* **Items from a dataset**
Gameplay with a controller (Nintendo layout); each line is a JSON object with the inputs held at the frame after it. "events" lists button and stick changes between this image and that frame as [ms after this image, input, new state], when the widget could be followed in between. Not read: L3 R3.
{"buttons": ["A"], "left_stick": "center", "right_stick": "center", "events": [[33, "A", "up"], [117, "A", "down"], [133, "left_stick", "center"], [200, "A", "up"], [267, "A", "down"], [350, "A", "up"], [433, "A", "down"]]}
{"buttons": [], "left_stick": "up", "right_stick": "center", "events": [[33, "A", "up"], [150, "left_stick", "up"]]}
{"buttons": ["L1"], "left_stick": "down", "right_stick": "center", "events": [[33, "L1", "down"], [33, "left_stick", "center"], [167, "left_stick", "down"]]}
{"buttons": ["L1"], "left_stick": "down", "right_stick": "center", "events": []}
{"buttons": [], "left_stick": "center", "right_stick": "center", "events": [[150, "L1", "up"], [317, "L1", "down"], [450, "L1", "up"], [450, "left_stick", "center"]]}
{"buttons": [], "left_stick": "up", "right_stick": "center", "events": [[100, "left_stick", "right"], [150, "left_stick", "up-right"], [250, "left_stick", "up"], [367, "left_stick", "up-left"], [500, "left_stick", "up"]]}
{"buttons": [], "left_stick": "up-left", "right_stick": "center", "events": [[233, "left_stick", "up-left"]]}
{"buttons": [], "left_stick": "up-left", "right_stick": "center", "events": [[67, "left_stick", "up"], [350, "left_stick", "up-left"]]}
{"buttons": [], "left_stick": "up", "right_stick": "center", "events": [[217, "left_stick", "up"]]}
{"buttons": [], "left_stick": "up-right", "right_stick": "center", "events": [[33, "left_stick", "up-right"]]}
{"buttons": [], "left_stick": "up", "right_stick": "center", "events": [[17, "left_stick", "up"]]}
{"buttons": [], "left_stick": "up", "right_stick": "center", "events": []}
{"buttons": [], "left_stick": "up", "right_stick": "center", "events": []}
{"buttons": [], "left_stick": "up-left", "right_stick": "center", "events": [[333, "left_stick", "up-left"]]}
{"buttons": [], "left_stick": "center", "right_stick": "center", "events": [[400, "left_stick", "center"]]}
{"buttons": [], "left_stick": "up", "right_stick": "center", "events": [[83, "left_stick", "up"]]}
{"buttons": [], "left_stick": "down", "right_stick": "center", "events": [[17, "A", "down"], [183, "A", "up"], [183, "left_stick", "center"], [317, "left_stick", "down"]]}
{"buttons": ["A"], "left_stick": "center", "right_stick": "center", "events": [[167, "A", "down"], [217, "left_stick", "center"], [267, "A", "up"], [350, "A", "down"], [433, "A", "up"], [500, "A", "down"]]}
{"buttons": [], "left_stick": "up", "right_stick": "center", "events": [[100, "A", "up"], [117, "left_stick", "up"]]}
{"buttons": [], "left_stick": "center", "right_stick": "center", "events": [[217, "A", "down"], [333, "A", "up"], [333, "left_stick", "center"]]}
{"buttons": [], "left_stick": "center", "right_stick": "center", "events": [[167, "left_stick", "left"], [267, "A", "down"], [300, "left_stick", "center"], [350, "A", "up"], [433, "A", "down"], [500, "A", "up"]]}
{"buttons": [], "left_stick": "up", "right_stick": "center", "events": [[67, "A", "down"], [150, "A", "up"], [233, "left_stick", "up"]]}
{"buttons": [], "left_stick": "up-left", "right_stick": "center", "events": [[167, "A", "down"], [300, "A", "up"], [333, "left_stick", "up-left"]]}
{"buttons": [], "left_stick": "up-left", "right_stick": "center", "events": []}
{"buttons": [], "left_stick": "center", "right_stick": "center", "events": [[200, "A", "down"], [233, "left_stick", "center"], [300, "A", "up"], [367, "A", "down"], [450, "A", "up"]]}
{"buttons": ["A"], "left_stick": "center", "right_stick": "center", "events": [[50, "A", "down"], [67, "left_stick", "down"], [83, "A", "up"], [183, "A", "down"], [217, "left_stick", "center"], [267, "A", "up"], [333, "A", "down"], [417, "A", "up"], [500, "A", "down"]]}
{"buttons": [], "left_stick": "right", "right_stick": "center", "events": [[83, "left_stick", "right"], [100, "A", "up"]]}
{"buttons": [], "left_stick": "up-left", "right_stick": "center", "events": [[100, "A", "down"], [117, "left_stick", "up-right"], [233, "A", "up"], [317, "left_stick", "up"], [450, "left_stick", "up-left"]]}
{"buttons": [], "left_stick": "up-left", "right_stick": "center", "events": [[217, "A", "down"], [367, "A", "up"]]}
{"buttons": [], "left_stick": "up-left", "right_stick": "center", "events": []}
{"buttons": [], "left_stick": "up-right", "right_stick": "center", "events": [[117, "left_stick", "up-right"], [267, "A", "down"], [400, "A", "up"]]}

* **Activity**
Word for word, repeat every entry listed above.

* **Answer to this task**
Gameplay with a controller (Nintendo layout); each line is a JSON object with the inputs held at the frame after it. "events" lists button and stick changes between this image and that frame as [ms after this image, input, new state], when the widget could be followed in between. Not read: L3 R3.
{"buttons": ["A"], "left_stick": "center", "right_stick": "center", "events": [[33, "A", "up"], [117, "A", "down"], [133, "left_stick", "center"], [200, "A", "up"], [267, "A", "down"], [350, "A", "up"], [433, "A", "down"]]}
{"buttons": [], "left_stick": "up", "right_stick": "center", "events": [[33, "A", "up"], [150, "left_stick", "up"]]}
{"buttons": ["L1"], "left_stick": "down", "right_stick": "center", "events": [[33, "L1", "down"], [33, "left_stick", "center"], [167, "left_stick", "down"]]}
{"buttons": ["L1"], "left_stick": "down", "right_stick": "center", "events": []}
{"buttons": [], "left_stick": "center", "right_stick": "center", "events": [[150, "L1", "up"], [317, "L1", "down"], [450, "L1", "up"], [450, "left_stick", "center"]]}
{"buttons": [], "left_stick": "up", "right_stick": "center", "events": [[100, "left_stick", "right"], [150, "left_stick", "up-right"], [250, "left_stick", "up"], [367, "left_stick", "up-left"], [500, "left_stick", "up"]]}
{"buttons": [], "left_stick": "up-left", "right_stick": "center", "events": [[233, "left_stick", "up-left"]]}
{"buttons": [], "left_stick": "up-left", "right_stick": "center", "events": [[67, "left_stick", "up"], [350, "left_stick", "up-left"]]}
{"buttons": [], "left_stick": "up", "right_stick": "center", "events": [[217, "left_stick", "up"]]}
{"buttons": [], "left_stick": "up-right", "right_stick": "center", "events": [[33, "left_stick", "up-right"]]}
{"buttons": [], "left_stick": "up", "right_stick": "center", "events": [[17, "left_stick", "up"]]}
{"buttons": [], "left_stick": "up", "right_stick": "center", "events": []}
{"buttons": [], "left_stick": "up", "right_stick": "center", "events": []}
{"buttons": [], "left_stick": "up-left", "right_stick": "center", "events": [[333, "left_stick", "up-left"]]}
{"buttons": [], "left_stick": "center", "right_stick": "center", "events": [[400, "left_stick", "center"]]}
{"buttons": [], "left_stick": "up", "right_stick": "center", "events": [[83, "left_stick", "up"]]}
{"buttons": [], "left_stick": "down", "right_stick": "center", "events": [[17, "A", "down"], [183, "A", "up"], [183, "left_stick", "center"], [317, "left_stick", "down"]]}
{"buttons": ["A"], "left_stick": "center", "right_stick": "center", "events": [[167, "A", "down"], [217, "left_stick", "center"], [267, "A", "up"], [350, "A", "down"], [433, "A", "up"], [500, "A", "down"]]}
{"buttons": [], "left_stick": "up", "right_stick": "center", "events": [[100, "A", "up"], [117, "left_stick", "up"]]}
{"buttons": [], "left_stick": "center", "right_stick": "center", "events": [[217, "A", "down"], [333, "A", "up"], [333, "left_stick", "center"]]}
{"buttons": [], "left_stick": "center", "right_stick": "center", "events": [[167, "left_stick", "left"], [267, "A", "down"], [300, "left_stick", "center"], [350, "A", "up"], [433, "A", "down"], [500, "A", "up"]]}
{"buttons": [], "left_stick": "up", "right_stick": "center", "events": [[67, "A", "down"], [150, "A", "up"], [233, "left_stick", "up"]]}
{"buttons": [], "left_stick": "up-left", "right_stick": "center", "events": [[167, "A", "down"], [300, "A", "up"], [333, "left_stick", "up-left"]]}
{"buttons": [], "left_stick": "up-left", "right_stick": "center", "events": []}
{"buttons": [], "left_stick": "center", "right_stick": "center", "events": [[200, "A", "down"], [233, "left_stick", "center"], [300, "A", "up"], [367, "A", "down"], [450, "A", "up"]]}
{"buttons": ["A"], "left_stick": "center", "right_stick": "center", "events": [[50, "A", "down"], [67, "left_stick", "down"], [83, "A", "up"], [183, "A", "down"], [217, "left_stick", "center"], [267, "A", "up"], [333, "A", "down"], [417, "A", "up"], [500, "A", "down"]]}
{"buttons": [], "left_stick": "right", "right_stick": "center", "events": [[83, "left_stick", "right"], [100, "A", "up"]]}
{"buttons": [], "left_stick": "up-left", "right_stick": "center", "events": [[100, "A", "down"], [117, "left_stick", "up-right"], [233, "A", "up"], [317, "left_stick", "up"], [450, "left_stick", "up-left"]]}
{"buttons": [], "left_stick": "up-left", "right_stick": "center", "events": [[217, "A", "down"], [367, "A", "up"]]}
{"buttons": [], "left_stick": "up-left", "right_stick": "center", "events": []}
{"buttons": [], "left_stick": "up-right", "right_stick": "center", "events": [[117, "left_stick", "up-right"], [267, "A", "down"], [400, "A", "up"]]}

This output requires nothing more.